In terms of reviving the franchise, bringing in old fans as well as introducing a whole new audience, this could barely have gone better.

[identity profile] sigma7.livejournal.com 2009-05-26 05:53 pm (UTC)(link)
Even for Trek physics, yeah, there's some really awful stuff going on there, and I went into it forewarned and forearmed with reviews like this one (or, hell, even this one) and I still had my disbelief adequately suspended in the context of the film's through-line. Not that the criticisms of the physics or the plot-driven conveniences (Scotty/Spock, the dramatic pull from the singularity) are invalid, just that I can see why they're there -- the chase and the escape especially iron out what'd be some relatively slow moments of the movie, and I think (I hope) they were aiming for a frenetic film, trying to get more kinesis in one Trek film than all the others put together, and on that note I can see why they did what they did....

Nimoy's first appearance...I think I was reading stone-cold stoicism when we should've been reading something else at that point, and you're right -- especially given the colors the younger Spock has shown, there could've been more there, and yes, we do see that much more clearly in the end. (So what does future!Spock do now?) Urban was uber-Kelley, yeah, but I think that appealed more to my nostalgia enough to get a pass from me. Am looking forward to the DVD, if only for the cut Klingon scene....

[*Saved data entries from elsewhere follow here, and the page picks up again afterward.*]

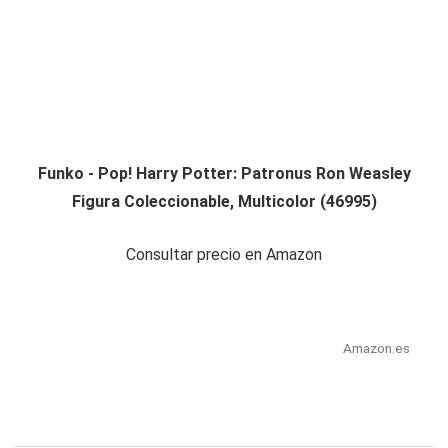
Funko - Pop! Harry Potter: Patronus Ron Weasley
Figura Coleccionable, Multicolor (46995)
Consultar precio en Amazon
Amazon.es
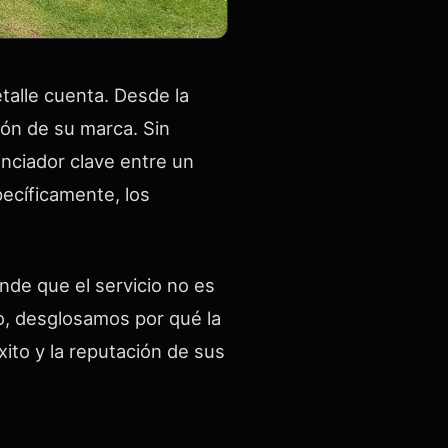
talle cuenta. Desde la
ión de su marca. Sin
ciador clave entre un
ecíficamente, los
nde que el servicio no es
lo, desglosamos por qué la
xito y la reputación de sus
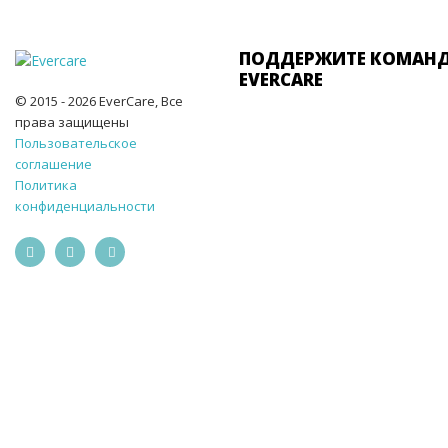
ПОДДЕРЖИТЕ КОМАН
EVERCARE
© 2015 - 2026 EverCare, Все
права защищены
Пользовательское
соглашение
Политика
конфиденциальности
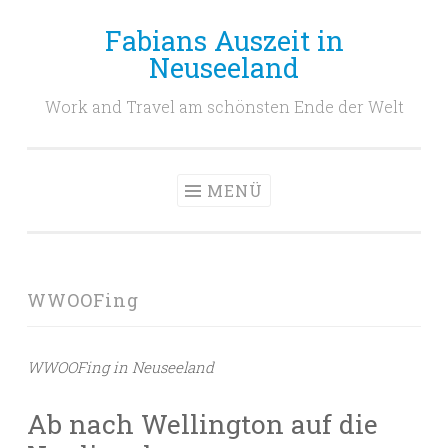
Fabians Auszeit in
Zum
Neuseeland
Inhalt
springen
Work and Travel am schönsten Ende der Welt
MENÜ
WWOOFing
WWOOFing in Neuseeland
Ab nach Wellington auf die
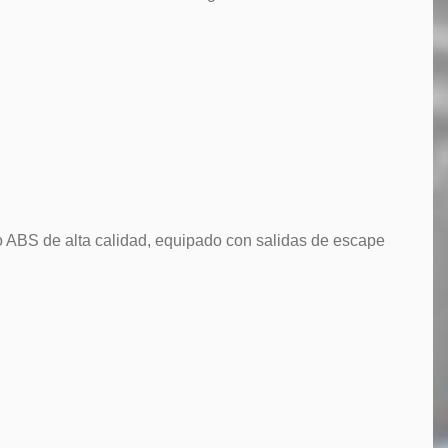
o ABS de alta calidad, equipado con salidas de escape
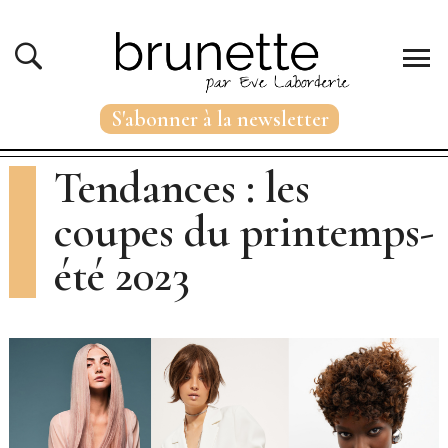
S'abonner à la newsletter
Tendances : les
coupes du printemps-
été 2023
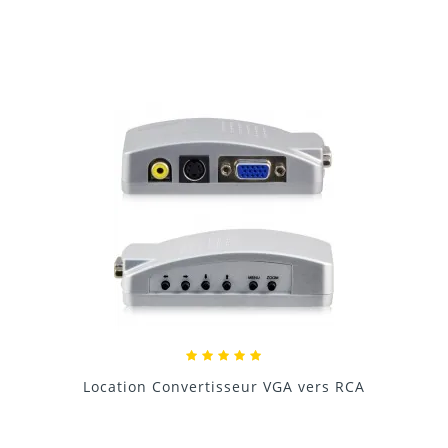
Donnez votre avis !
Locati
ocation Convertisseur VGA vers RCA
15,00 €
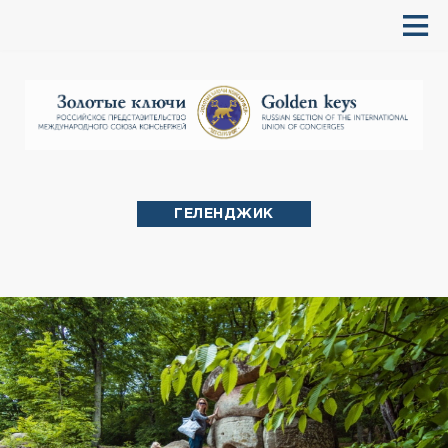
ГЕЛЕНДЖИК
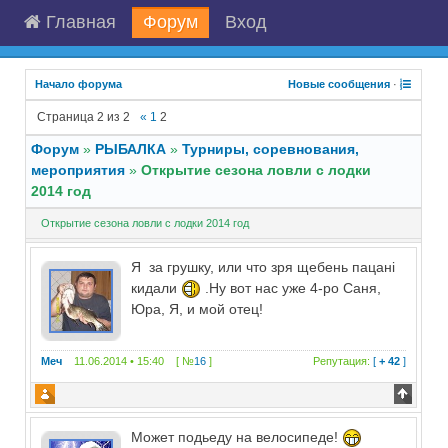
Главная
Форум
Вход
Начало форума
Новые сообщения
·
Страница
2
из
2
«
1
2
Форум
»
РЫБАЛКА
»
Турниры, соревнования,
мероприятия
»
Открытие сезона ловли с лодки
2014 год
Открытие сезона ловли с лодки 2014 год
Я за грушку, или что зря щебень пацані
кидали
.Ну вот нас уже 4-ро Саня,
Юра, Я, и мой отец!
Меч
11.06.2014 • 15:40 [ №
16
]
Репутация:
[
+ 42
]
Может подьеду на велосипеде!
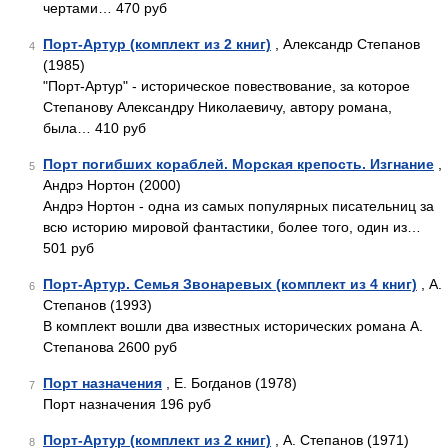
чертами… 470 руб
Порт-Артур (комплект из 2 книг)
, Александр Степанов
4
(1985)
"Порт-Артур" - историческое повествование, за которое
Степанову Александру Николаевичу, автору романа,
была… 410 руб
Порт погибших кораблей. Морская крепость. Изгнание
,
5
Андрэ Нортон (2000)
Андрэ Нортон - одна из самых популярных писательниц за
всю историю мировой фантастики, более того, один из…
501 руб
Порт-Артур. Семья Звонаревых (комплект из 4 книг)
, А.
6
Степанов (1993)
В комплект вошли два известных исторических романа А.
Степанова 2600 руб
Порт назначения
, Е. Богданов (1978)
7
Порт назначения 196 руб
Порт-Артур (комплект из 2 книг)
, А. Степанов (1971)
8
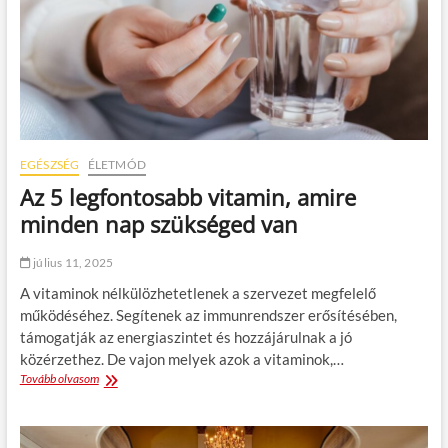
k
i
a
s
z
á
l
l
o
EGÉSZSÉG
ÉLETMÓD
d
Az 5 legfontosabb vitamin, amire
a
i
minden nap szükséged van
é
l
július 11, 2025
m
é
A vitaminok nélkülözhetetlenek a szervezet megfelelő
n
működéséhez. Segítenek az immunrendszer erősítésében,
y
támogatják az energiaszintet és hozzájárulnak a jó
t
!
közérzethez. De vajon melyek azok a vitaminok,…
Tovább olvasom
A
z
5
l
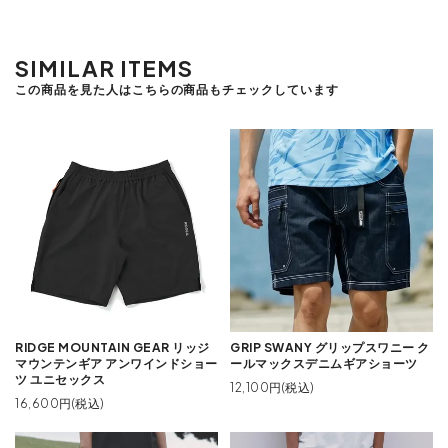
SIMILAR ITEMS
この商品を見た人はこちらの商品もチェックしています
RIDGE MOUNTAIN GEAR リッジ
GRIP SWANY グリップスワニー ク
マウンテンギア アンワインドショー
ールマックスデニムギアショーツ
ツ ユニセックス
12,100円(税込)
16,600円(税込)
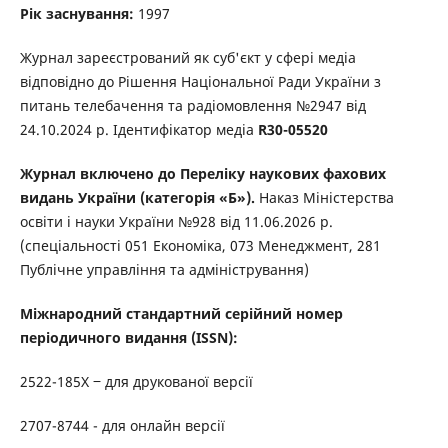
Рік заснування:
1997
Журнал зареєстрований як суб'єкт у сфері медіа
відповідно до Рішення Національної Ради України з
питань телебачення та радіомовлення №2947 від
24.10.2024 р. Ідентифікатор медіа
R30-05520
Журнал включено до Переліку наукових фахових
видань України (категорія «Б»).
Наказ Міністерства
освіти і науки України №928 від 11.06.2026 р.
(спеціальності 051 Економіка, 073 Менеджмент, 281
Публічне управління та адміністрування)
Міжнародний стандартний серійний номер
періодичного видання (ISSN):
2522-185Х ‒ для друкованої версії
2707-8744 - для онлайн версії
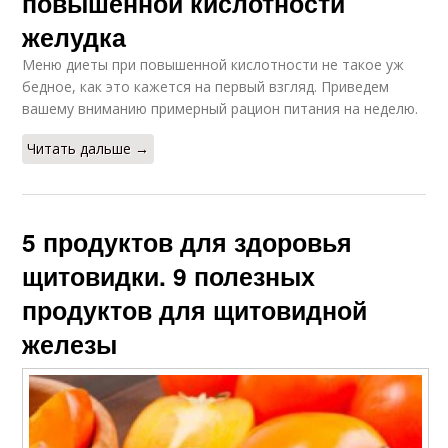
повышенной кислотности
желудка
Меню диеты при повышенной кислотности не такое уж
бедное, как это кажется на первый взгляд. Приведем
вашему вниманию примерный рацион питания на неделю.
Читать дальше →
5 продуктов для здоровья
щитовидки. 9 полезных
продуктов для щитовидной
железы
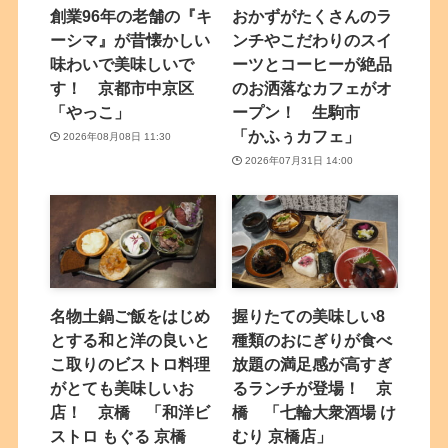
創業96年の老舗の『キ
おかずがたくさんのラ
ーシマ』が昔懐かしい
ンチやこだわりのスイ
味わいで美味しいで
ーツとコーヒーが絶品
す！ 京都市中京区
のお洒落なカフェがオ
「やっこ」
ープン！ 生駒市
「かふぅカフェ」
2026年08月08日 11:30
2026年07月31日 14:00
名物土鍋ご飯をはじめ
握りたての美味しい8
とする和と洋の良いと
種類のおにぎりが食べ
こ取りのビストロ料理
放題の満足感が高すぎ
がとても美味しいお
るランチが登場！ 京
店！ 京橋 「和洋ビ
橋 「七輪大衆酒場 け
ストロ もぐる 京橋
むり 京橋店」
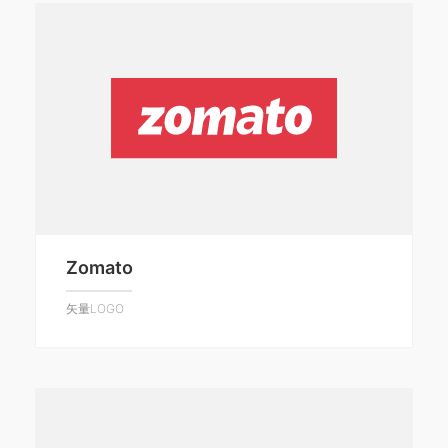
Zomato
矢量LOGO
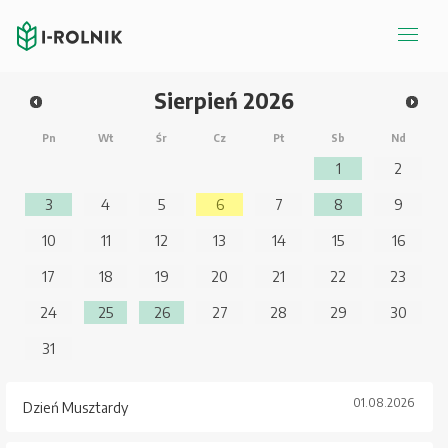
Sierpień
2026
Pn
Wt
Śr
Cz
Pt
Sb
Nd
1
2
3
4
5
6
7
8
9
10
11
12
13
14
15
16
17
18
19
20
21
22
23
24
25
26
27
28
29
30
31
01.08.2026
Dzień Musztardy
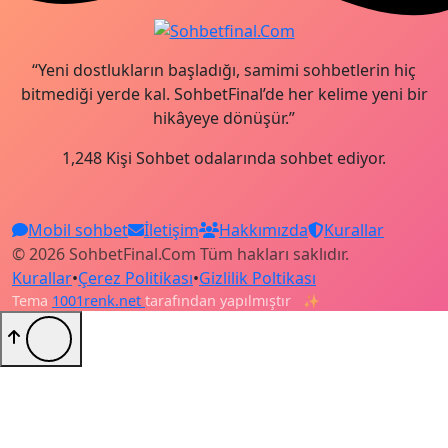
“Yeni dostlukların başladığı, samimi sohbetlerin hiç
bitmediği yerde kal. SohbetFinal’de her kelime yeni bir
hikâyeye dönüşür.”
1,248 Kişi Sohbet odalarında sohbet ediyor.
Mobil sohbet
İletişim
Hakkımızda
Kurallar
© 2026 SohbetFinal.Com Tüm hakları saklıdır.
Kurallar
•
Çerez Politikası
•
Gizlilik Poltikası
Tema
1001renk.net
tarafından yapılmıştır
✨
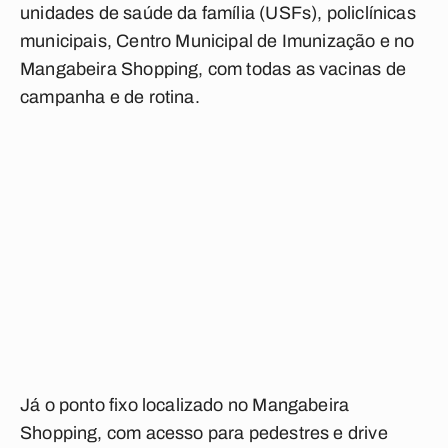
unidades de saúde da família (USFs), policlínicas
municipais, Centro Municipal de Imunização e no
Mangabeira Shopping, com todas as vacinas de
campanha e de rotina.
Já o ponto fixo localizado no Mangabeira
Shopping, com acesso para pedestres e drive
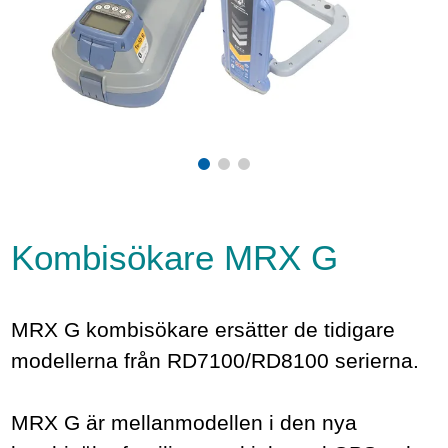
Kombisökare MRX G
MRX G kombisökare ersätter de tidigare
modellerna från RD7100/RD8100 serierna.
MRX G är mellanmodellen i den nya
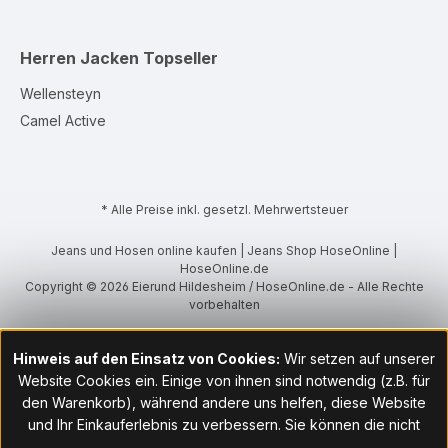
Herren Jacken
Topseller
Wellensteyn
Camel Active
* Alle Preise inkl. gesetzl. Mehrwertsteuer
Jeans und Hosen online kaufen | Jeans Shop HoseOnline |
HoseOnline.de
Copyright © 2026 Eierund Hildesheim / HoseOnline.de - Alle Rechte
vorbehalten
Hinweis auf den Einsatz von Cookies:
Wir setzen auf unserer
Website Cookies ein. Einige von ihnen sind notwendig (z.B. für
den Warenkorb), während andere uns helfen, diese Website
und Ihr Einkauferlebnis zu verbessern. Sie können die nicht
notwendigen Cookies mit Klick auf „OK“ akzeptieren oder per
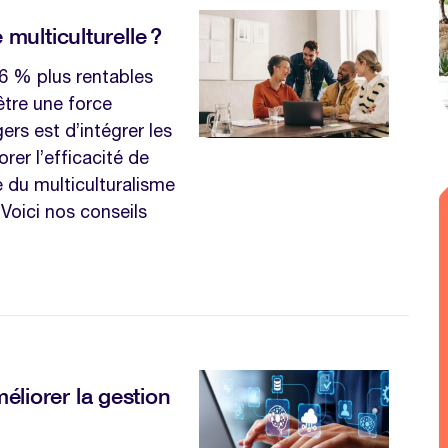
ulticulturelle ?
 36 % plus rentables
être une force
ers est d’intégrer les
rer l’efficacité de
du multiculturalisme
Voici nos conseils
méliorer la gestion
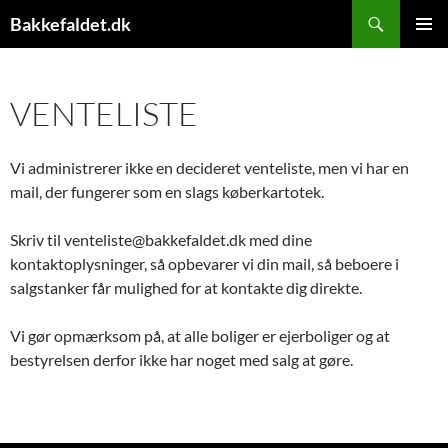
Hop
Søg
Bakkefaldet.dk
til
PRIMÆ
indhold
MENU
VENTELISTE
Vi administrerer ikke en decideret venteliste, men vi har en
mail, der fungerer som en slags køberkartotek.
Skriv til venteliste@bakkefaldet.dk med dine
kontaktoplysninger, så opbevarer vi din mail, så beboere i
salgstanker får mulighed for at kontakte dig direkte.
Vi gør opmærksom på, at alle boliger er ejerboliger og at
bestyrelsen derfor ikke har noget med salg at gøre.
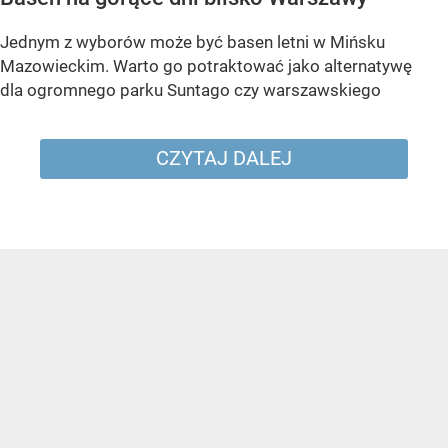
Jednym z wyborów może być basen letni w Mińsku
Mazowieckim. Warto go potraktować jako alternatywę
dla ogromnego parku Suntago czy warszawskiego
CZYTAJ DALEJ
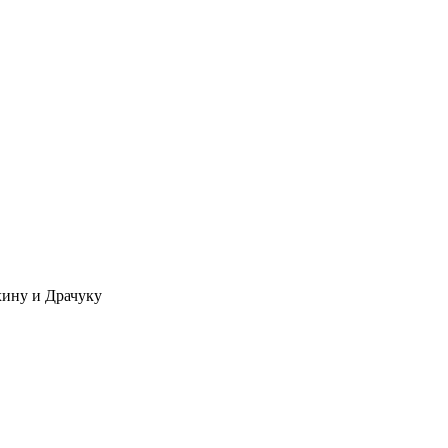
хину и Драчуку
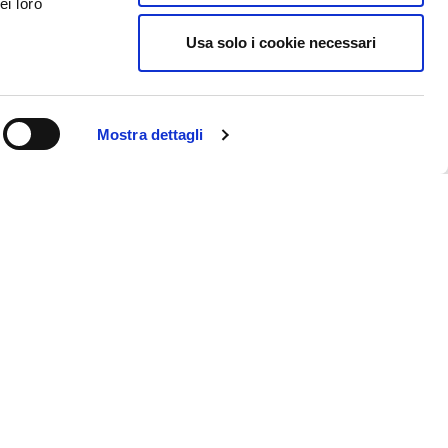
ei loro
Usa solo i cookie necessari
Mostra dettagli
Contatti
Come arrivare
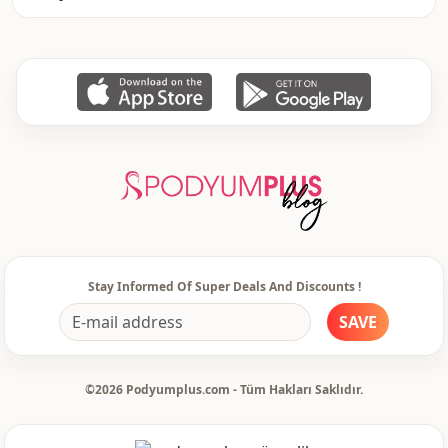
Stay Informed Of Super Deals And Discounts !
SAVE
©2026 Podyumplus.com - Tüm Hakları Saklıdır.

[identity profile] jb-helfrich.livejournal.com 2009-05-26 09:17 pm (UTC)(link)
Yeah, I'd read the Bad Astronomy one. And some stuff, like "Red Matter" I can forgive as plot device necessity. But some stuff was just sheer lazyness, not wanting to find a better way or at least come up with consistent behavior. I know Trek gets dinged for technobabble, which is valid, but it's also a part of the franchise.

The chase scene was just a wasted opportunity. Show some of that Kirk-vs-Gorn ingenuity and have him kill the big one, then have Spock chase off the smaller one who's circled back around or something. Instead it could have been written as "Kirk gets chased into cave by monster which is driven off by old man with torch. SFX: Go nuts" ILM didn't even go that nuts; they just recycled the big monster gets eaten by bigger monster gag from Phantom Menace.

Nimoy's first appearance was just flat. That wasn't SpockPrime suppressing his emotions like in the original series, or openly struggling with the confilcts like Trek 1 3 and 4, or at peace with his dual nature in the other ones. That was Nimoy reading cue cards. If it was an attempt to do that later version of SpockPrime clamping down, it was a mistake--there's no example of that in his other appearances to give the fans (or even Nimoy) reference points for the portrayal, and he's not on screen long enough for us to understand it. The later scenes were a familiar version of Spock, though it may have been helped by Nimoy having done the same basic speech in a couple scenes with Savvik.

As for what he does now, I think he concentrates on curing whatever that is his father had/will get.

Urban...felt more like a SNL Trek skit than a major movie performance. It was a good imitation, but he didn't make the part his like the other actors did.

I sound more down on the movie than I really am. I just look at all the missed opportunities and wonder what it could have been.